Vandemonians by Janet McCalman

Reviewed by Lisa Molloy MAAGRA

Recently published in 2021 this book is the result of a collaborative project which used the dataset of 25 000 convicts transported to Van Demien’s Land, ‘Founders and Survivors:  Life Course Ships Project’.  It reveals the secrets hidden by Victorian families regarding their Tasmanian heritage.  Victorian records were matched with the convict records of Vandemonians who crossed the Bass Strait in the gold rush years.

Janet McCalman exposes the intergenerational trauma passed down by convicts and measures success by whether a family was created.  Of particular interest to me were the short biographies at the back of the book.  They provide a cradle to grave snapshot detailing key records and original documentation sources.  Further insights were made by noting whether a descendent joined up with the AIF in the First World War.  I was also drawn to the portraits which depict the hardships suffered by these reluctant migrants, bringing to mind the old adage a picture is worth a thousand words.

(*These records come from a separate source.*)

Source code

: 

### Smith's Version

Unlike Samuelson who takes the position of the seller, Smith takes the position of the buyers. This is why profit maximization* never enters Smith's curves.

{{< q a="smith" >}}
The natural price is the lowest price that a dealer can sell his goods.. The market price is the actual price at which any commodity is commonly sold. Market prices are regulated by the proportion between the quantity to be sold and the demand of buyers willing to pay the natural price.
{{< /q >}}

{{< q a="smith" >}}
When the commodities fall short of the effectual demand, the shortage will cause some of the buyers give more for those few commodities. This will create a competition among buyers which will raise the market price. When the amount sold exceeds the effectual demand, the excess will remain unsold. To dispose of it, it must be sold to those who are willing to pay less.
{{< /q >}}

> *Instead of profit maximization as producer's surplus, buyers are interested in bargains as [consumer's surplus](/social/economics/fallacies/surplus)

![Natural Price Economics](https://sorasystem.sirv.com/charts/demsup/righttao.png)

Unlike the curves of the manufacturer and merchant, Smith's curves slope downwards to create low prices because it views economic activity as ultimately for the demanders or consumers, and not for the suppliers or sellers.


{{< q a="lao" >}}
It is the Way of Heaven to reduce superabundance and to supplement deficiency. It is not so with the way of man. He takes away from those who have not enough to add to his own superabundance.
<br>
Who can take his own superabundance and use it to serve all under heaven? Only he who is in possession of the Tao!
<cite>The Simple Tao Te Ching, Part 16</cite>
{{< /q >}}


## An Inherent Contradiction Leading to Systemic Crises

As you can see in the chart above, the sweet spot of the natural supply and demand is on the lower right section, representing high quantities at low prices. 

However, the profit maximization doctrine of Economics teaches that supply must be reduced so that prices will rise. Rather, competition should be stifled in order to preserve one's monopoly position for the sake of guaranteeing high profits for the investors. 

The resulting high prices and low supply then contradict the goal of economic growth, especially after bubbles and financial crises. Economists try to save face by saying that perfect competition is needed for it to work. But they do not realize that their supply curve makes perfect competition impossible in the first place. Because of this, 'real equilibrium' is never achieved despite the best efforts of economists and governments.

The majority of Vandemonians disappeared into obscurity and led a miserable existence, self-medicating with alcohol and often plagued by violence.  An interesting research find was the common trait of the Vandemonian convicts was to come from a ‘fractured family’ – where one or both of the parents were either dead or absent.  The data also revealed that for both men and women who were born in a British port city their life expectancy and family creation prospects were reduced.

Another interesting fact is the lack of state funded education in Victoria.  Private schools dominated the education landscape until the 1960s and the first Melbourne high school wasn’t established until 1888, thus reinforcing the stratification of Victorian society.  Class barriers remain entrenched without free access to education and intergenerational poverty ingrained.  Hence it is hardly surprising the Vandemonians wanted to keep their convict past hidden.

I enjoyed reading about Romeo Lane as I am familiar with this corner of Melbourne regularly enjoying a coffee at Pellegrinos.  Little did I realize about its seedy beginning.  Collingwood also features as a drawcard for the Vandemonians who provided a support network for each other when they were marginalized by the Victorians.

Although a sobering and bleak read at times about an unfortunate people who were down on their luck, it is a thought-provoking journey and provides a captivating and vivid picture of the human flow between the two colonies.